-- Opening Marker --

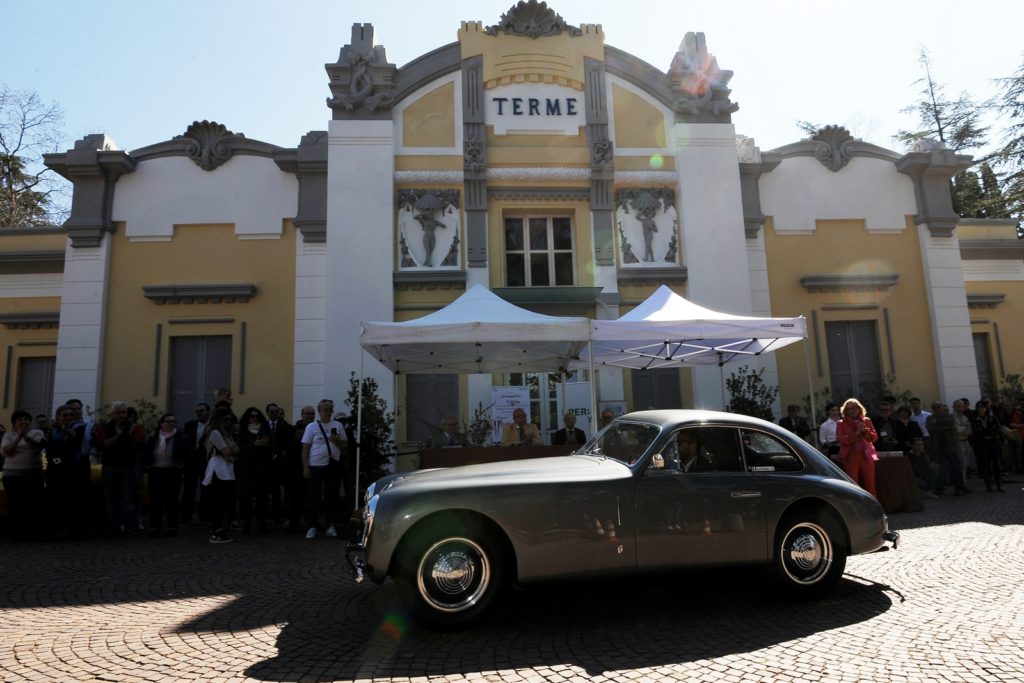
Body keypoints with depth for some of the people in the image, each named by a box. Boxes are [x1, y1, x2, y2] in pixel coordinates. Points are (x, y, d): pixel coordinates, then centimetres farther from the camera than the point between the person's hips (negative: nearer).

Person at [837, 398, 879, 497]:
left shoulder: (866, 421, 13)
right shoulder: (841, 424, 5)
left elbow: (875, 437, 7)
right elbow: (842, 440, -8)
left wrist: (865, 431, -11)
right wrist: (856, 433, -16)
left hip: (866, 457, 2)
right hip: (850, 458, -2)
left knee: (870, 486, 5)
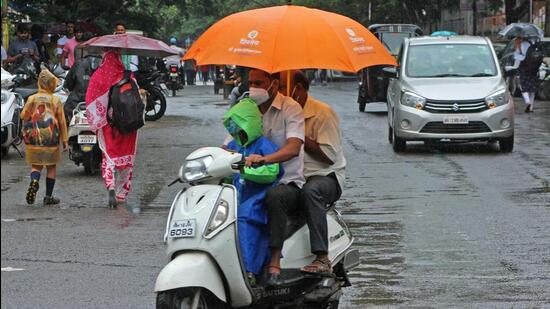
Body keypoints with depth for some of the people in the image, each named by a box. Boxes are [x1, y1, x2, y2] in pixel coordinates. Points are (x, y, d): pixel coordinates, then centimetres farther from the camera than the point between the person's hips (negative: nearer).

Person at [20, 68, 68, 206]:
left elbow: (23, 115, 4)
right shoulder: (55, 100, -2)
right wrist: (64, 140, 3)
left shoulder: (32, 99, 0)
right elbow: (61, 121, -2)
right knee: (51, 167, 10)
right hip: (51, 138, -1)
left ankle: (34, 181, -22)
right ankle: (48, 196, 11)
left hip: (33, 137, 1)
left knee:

-- Closing Marker --
-- Opening Marker --

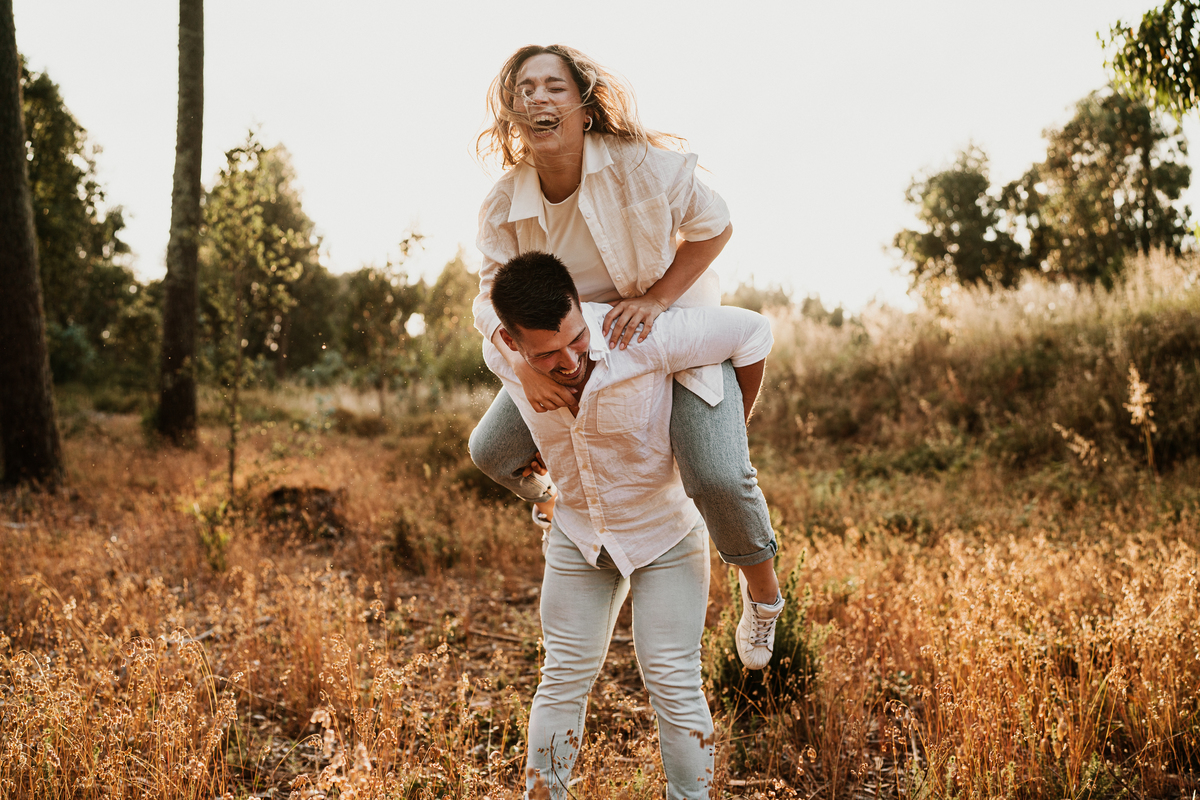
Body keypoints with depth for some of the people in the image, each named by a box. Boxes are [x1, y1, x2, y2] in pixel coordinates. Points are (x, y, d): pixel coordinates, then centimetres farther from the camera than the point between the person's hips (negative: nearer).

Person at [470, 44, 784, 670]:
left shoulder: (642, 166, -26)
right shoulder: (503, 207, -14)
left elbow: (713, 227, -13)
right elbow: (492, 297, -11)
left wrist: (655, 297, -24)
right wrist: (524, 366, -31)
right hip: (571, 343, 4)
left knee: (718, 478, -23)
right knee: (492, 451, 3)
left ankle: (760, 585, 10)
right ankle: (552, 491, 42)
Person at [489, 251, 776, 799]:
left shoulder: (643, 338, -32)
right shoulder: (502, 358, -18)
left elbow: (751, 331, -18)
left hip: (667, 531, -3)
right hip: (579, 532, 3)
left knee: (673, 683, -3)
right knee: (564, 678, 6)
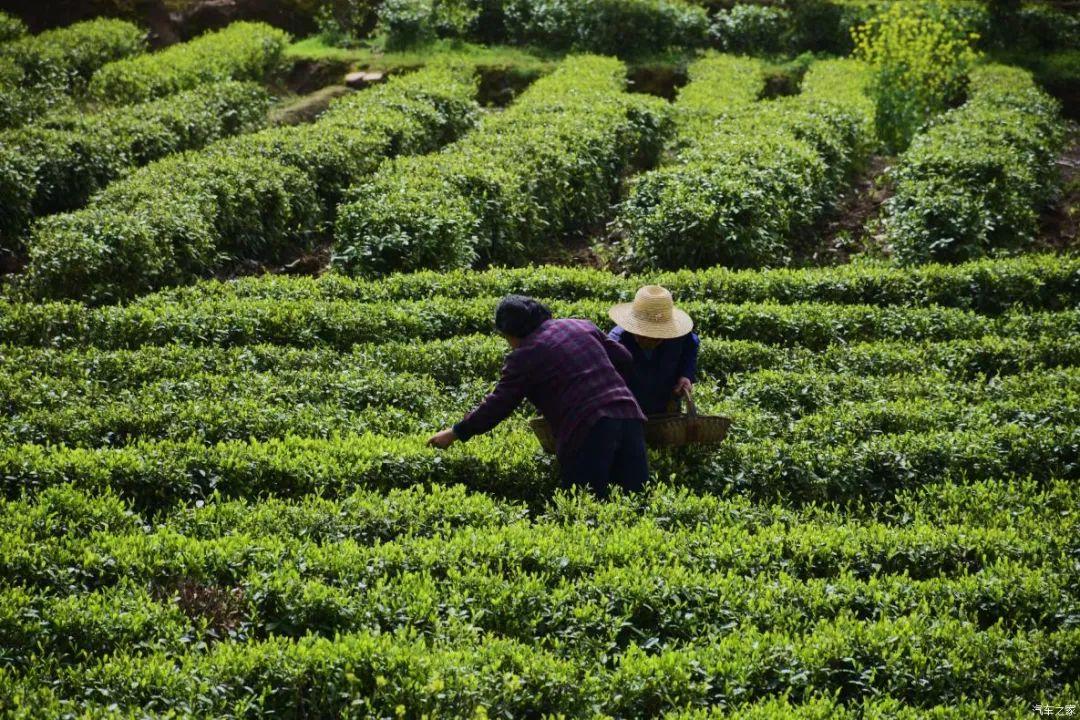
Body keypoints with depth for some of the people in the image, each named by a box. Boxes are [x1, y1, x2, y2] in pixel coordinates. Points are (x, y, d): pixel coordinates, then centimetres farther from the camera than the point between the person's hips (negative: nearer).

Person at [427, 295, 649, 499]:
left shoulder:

-- Closing Marker --
-- Opening Marker --

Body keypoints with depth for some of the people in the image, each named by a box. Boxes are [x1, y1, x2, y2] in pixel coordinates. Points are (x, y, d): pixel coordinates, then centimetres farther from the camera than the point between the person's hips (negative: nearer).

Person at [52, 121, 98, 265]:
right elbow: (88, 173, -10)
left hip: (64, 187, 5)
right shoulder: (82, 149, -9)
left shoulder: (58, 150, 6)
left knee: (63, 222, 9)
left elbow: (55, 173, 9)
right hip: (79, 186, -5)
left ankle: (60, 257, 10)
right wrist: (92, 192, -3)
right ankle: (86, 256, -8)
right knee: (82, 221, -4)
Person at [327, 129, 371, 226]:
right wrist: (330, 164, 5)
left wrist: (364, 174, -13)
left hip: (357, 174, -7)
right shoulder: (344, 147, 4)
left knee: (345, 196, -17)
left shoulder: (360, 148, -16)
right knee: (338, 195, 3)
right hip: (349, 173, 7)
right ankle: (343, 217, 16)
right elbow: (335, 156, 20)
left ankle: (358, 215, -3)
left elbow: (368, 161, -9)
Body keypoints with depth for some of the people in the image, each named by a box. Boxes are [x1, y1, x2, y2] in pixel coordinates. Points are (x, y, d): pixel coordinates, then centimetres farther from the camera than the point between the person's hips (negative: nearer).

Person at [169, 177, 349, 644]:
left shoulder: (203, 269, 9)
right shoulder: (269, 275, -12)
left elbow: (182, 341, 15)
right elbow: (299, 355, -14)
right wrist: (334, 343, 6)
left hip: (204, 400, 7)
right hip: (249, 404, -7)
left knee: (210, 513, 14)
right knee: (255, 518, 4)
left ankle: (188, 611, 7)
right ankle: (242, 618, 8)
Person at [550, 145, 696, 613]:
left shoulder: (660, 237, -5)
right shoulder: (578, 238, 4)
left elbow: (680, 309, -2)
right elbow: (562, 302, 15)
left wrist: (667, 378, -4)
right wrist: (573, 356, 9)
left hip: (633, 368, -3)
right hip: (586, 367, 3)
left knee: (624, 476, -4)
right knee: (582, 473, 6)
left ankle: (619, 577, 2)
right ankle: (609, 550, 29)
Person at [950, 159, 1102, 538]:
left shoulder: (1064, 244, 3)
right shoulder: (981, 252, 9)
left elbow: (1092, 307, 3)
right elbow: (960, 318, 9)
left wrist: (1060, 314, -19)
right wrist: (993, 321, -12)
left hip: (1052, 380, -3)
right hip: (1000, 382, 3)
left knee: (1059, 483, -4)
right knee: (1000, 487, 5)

-- Closing Marker --

* _Goal of the exercise_
Express the entries as a Markdown table with columns "Row" and "Line", numbering each row and omitting blank lines. Begin at the line containing "right wrist: (334, 343, 6)" and stop after the line containing "right wrist: (993, 321, -12)".

* _Solution below_
| Row | Line |
|---|---|
| 1 | right wrist: (334, 343, 6) |
| 2 | left hip: (204, 400, 7) |
| 3 | right hip: (249, 404, -7) |
| 4 | left knee: (210, 513, 14) |
| 5 | right knee: (255, 518, 4) |
| 6 | left ankle: (188, 611, 7) |
| 7 | right ankle: (242, 618, 8) |
| 8 | Person at [550, 145, 696, 613]: |
| 9 | left shoulder: (660, 237, -5) |
| 10 | right shoulder: (578, 238, 4) |
| 11 | left elbow: (680, 309, -2) |
| 12 | right elbow: (562, 302, 15) |
| 13 | left wrist: (667, 378, -4) |
| 14 | right wrist: (573, 356, 9) |
| 15 | left hip: (633, 368, -3) |
| 16 | right hip: (586, 367, 3) |
| 17 | left knee: (624, 476, -4) |
| 18 | right knee: (582, 473, 6) |
| 19 | left ankle: (619, 577, 2) |
| 20 | right ankle: (609, 550, 29) |
| 21 | Person at [950, 159, 1102, 538]: |
| 22 | left shoulder: (1064, 244, 3) |
| 23 | right shoulder: (981, 252, 9) |
| 24 | left elbow: (1092, 307, 3) |
| 25 | right elbow: (960, 318, 9) |
| 26 | left wrist: (1060, 314, -19) |
| 27 | right wrist: (993, 321, -12) |